Does this also mean that you can no longer manipulate entries defined in a foreign zome? Because that was an important part of my security model that will have to be reviewed…

@pospi Hmmm, that’s a good question. So you’re asking if zome A can write/update/delete entries of a type defined by zome B in the same DNA? Looks like it can’t; the zome ID is enforced on the host side of the create call. I think in my mental model I always pictured a zome’s public functions as the way of interacting with its data types, for encapsulation’s sake (ignoring the fact that the encapsulation leaks; any zome can read another’s data or hang links on it… and cross-zome deletes aren’t enforced either).

what’s your security model look like, and in what ways do you anticipate this revelation messing it up?

Just had a chat about this with @guillemcordoba and I think things are workable as before.

He tells me the zome ID is set by the crate that defines the entry def. Any foreign zome attempting to manipulate those entries is actually deferring the calculation of EntryDefId to the host, which is able to make the lookups across zomes.

Anyway, in answer to your security model question: sometimes, there are behaviours that you want to trigger in a foreign zome that you only want to trigger as the result of some logic elsewhere. This makes capability tokens between zomes non-applicable, since assigning such a token would allow the agent to manually call the foreign API method as desired (rather than being forced to call it through some other ‘controller’ method).

There are of course complexities to this when it comes to validating data held in multiple zomes, but that’s a topic for separate threads.

Ha ha, I love hearing things through the grapevine! So let’s see if I’m parsing this right. if zome A defines an entry type and zome B tries to write an entry of that type, it’ll still get tagged as belonging to zome A and hence validated by zome A’s validation callbacks? I still don’t know how to read the codebase but didn’t see any facility for that; the entry type ID appeared to just be a non-prefixed string rather than a tuple of (zome ID, entry type ID) like I’d expect.

So it sounds like you’re using zomes here for code organisation rather than encapsulation or information hiding?

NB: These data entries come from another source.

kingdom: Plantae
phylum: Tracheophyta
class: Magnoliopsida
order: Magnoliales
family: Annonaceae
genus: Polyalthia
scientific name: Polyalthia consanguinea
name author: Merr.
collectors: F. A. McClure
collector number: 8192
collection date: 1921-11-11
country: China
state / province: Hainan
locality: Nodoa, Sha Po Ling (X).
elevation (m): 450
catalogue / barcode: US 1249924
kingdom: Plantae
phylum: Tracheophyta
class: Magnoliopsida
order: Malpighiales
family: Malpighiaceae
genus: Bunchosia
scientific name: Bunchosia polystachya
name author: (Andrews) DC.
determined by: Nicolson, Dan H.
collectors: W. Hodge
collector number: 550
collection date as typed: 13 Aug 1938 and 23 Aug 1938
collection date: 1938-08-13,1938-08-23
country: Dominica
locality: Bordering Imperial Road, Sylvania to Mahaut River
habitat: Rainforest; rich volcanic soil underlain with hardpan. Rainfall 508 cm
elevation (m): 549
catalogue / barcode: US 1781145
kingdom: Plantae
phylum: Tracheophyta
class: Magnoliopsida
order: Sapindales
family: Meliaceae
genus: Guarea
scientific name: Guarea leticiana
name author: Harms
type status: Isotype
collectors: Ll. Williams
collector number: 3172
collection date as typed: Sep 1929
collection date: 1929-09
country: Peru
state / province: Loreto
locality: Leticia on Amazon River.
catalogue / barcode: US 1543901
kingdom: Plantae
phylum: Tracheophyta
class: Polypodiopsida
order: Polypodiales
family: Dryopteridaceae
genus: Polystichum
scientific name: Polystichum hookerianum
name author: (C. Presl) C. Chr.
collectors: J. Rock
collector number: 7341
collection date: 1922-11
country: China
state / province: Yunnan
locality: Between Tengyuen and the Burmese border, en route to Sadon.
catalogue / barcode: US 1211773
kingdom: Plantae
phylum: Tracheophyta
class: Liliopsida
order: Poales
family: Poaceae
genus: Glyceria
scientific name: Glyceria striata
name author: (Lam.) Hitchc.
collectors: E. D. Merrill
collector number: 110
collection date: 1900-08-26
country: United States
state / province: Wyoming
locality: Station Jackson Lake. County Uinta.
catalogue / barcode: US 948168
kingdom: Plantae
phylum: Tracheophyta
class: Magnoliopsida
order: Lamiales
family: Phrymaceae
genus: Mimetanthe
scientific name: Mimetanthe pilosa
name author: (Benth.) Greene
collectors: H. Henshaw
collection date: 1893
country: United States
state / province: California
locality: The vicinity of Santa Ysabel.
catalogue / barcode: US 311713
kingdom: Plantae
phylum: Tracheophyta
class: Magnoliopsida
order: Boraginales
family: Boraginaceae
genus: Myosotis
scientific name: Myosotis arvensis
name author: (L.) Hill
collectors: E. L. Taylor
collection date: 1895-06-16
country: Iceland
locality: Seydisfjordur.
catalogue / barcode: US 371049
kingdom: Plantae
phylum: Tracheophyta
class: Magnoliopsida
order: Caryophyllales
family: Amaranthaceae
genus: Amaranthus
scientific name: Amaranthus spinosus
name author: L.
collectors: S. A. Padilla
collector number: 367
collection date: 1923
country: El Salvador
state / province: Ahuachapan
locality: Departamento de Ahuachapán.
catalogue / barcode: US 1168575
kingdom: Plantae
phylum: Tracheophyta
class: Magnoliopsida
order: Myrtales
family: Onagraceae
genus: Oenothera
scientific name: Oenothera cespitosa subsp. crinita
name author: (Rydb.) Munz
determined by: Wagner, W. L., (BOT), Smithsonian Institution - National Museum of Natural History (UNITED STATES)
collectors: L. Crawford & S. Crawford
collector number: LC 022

I believe that’s the expectation, yes. It may be the case that it only works currently by “first come, first served” and that zomes redefining entry IDs might unexpectedly take over responsibility for executing validation rules, which would be bad. Probably worth checking that with someone in core.

It’s kinda both. Hard to explain, but manipulating foreign zome entries within a DNA allows one to write validation rules which coordinate data across multiple cells cleanly. It’s like, even if I have to write separate bits of data in some order between different application cells in order to coordinate a more complex action, I can still write validation rules which safely presume the dependent data is available. It allows one to get transactional guarantees between multiple cell calls where no such guarantees exist natively.